The shorter Ghost is still very roomy by most standards. Rear space in the Wraith is much more restricted, and since it has only two doors it’s much harder to get in there, but once you’ve done so it turns out to be more suitable for larger adults than it looks.
Best for going to the supermarket
Both Ghosts have a luggage capacity of 490 litres, slightly less than the 515 of the BMW 7-Series, which is built on a different version of the same platform. The 25-litre shortfall isn’t excessive, as it still leaves plenty of room for a week’s shopping if you want to do this yourself rather than have the supermarket send it to you.
The Wraith, being a coupe rather than a saloon car, might be expected to have less luggage space, and indeed it does, but its 470-litre boot is still more than respectable.
All three cars have a level of interior quality which could be described, without irony, as exquisite. They are all extremely quiet (so much so that it’s difficult to tell whether or not the engine is running when it’s at idle) and have the same beautiful instrument design. The instruments do not include a revcounter – in its place there’s a dial which tells you what percentage of the total power output is still available.
It’s difficult to split the cars in this section, but for us the Extended Wheelbase gains marks for its superior road behaviour and enormous interior space, while the Wraith loses a couple for its ride over bumps and its slightly alarming behaviour under hard acceleration.
Effect on other road users
Whether or not this is actually true, drivers of Audis and BMWs are often considered to be arrogant and are treated accordingly. You might expect this to be true of Rolls-Royce owners as well, but in the Edinburgh area we were allowed to change lanes and emerge from junctions with no argument at all, as if simply driving these cars earned us extra respect.
Which model we happened to be in at the time made no difference, so they all get equal marks.
The final verdict
By almost any standards these are magnificient cars. If you’re lucky enough to be able to afford any of them, and don’t mind being stared at by almost everyone who sees you at the wheel or relaxing in the back, you will almost certainly find ownership an absolute joy.

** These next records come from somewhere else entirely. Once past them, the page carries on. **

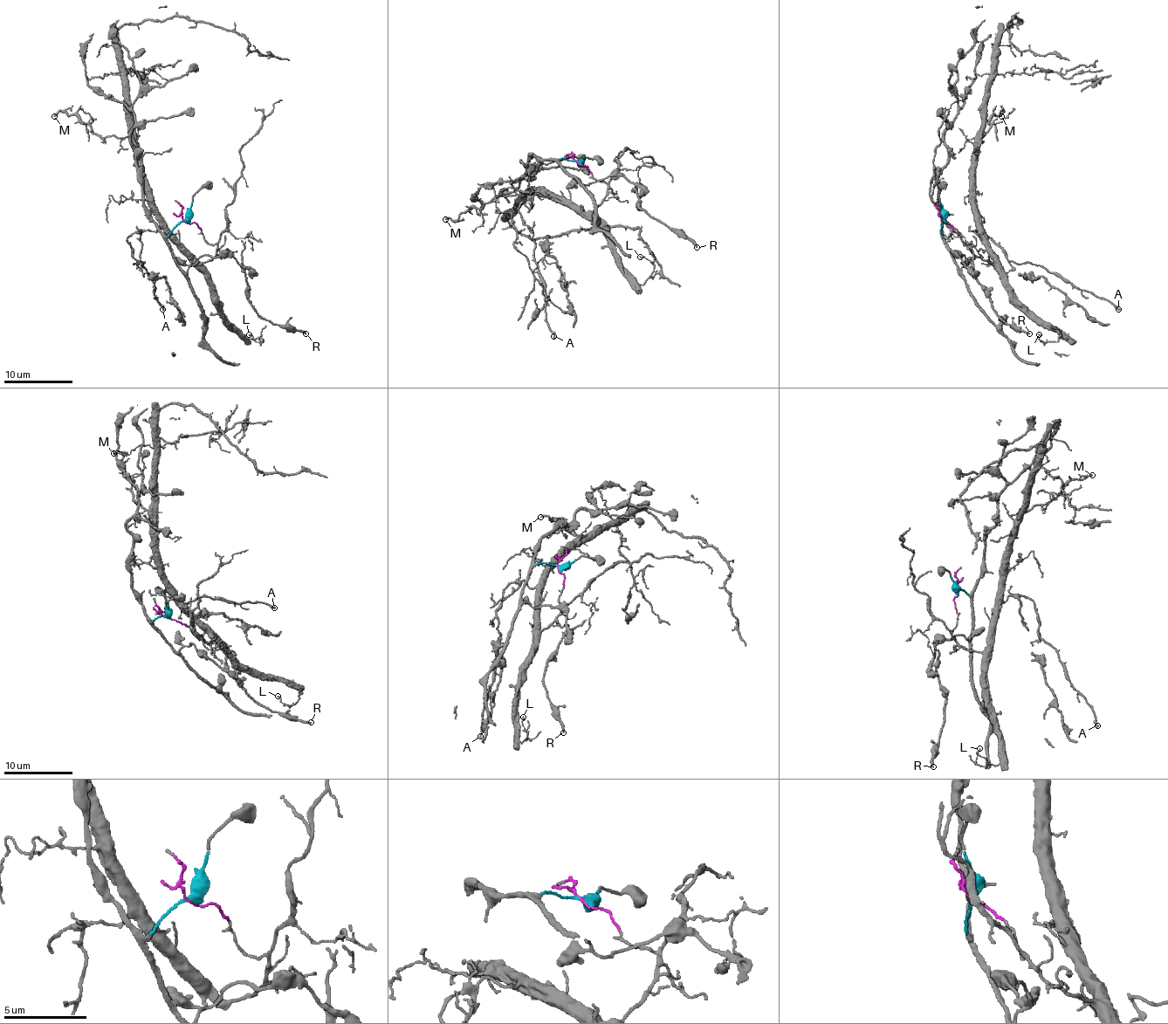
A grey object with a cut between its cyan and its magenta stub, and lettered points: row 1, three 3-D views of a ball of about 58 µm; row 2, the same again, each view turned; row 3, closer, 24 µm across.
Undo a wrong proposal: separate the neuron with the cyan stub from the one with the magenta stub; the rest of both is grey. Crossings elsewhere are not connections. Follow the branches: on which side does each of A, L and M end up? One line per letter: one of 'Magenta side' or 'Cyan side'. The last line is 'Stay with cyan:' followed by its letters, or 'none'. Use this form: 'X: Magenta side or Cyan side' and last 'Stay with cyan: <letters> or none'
A: Magenta side
L: Magenta side
M: Magenta side
Stay with cyan: none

For us, the Ghost Extended Wheelbase is the ultimate model, whether you’re driving it or being chauffeured to your next destination. But we wouldn’t say no to the Ghost Black Badge or the Wraith either.
The one remaining model in the Rolls-Royce range that we haven’t considered is the Dawn. It has the same level of luxury and similar performance (0-62mph in 4.9 seconds) to the others, and it’s the only drop-top the company manufacturers now that the Phantom cabriolet has gone out of production.
It’s also the one most likely to be bought by a woman. Rolls-Royce reports that of all its cars this is the one with the greatest proportion of female customers.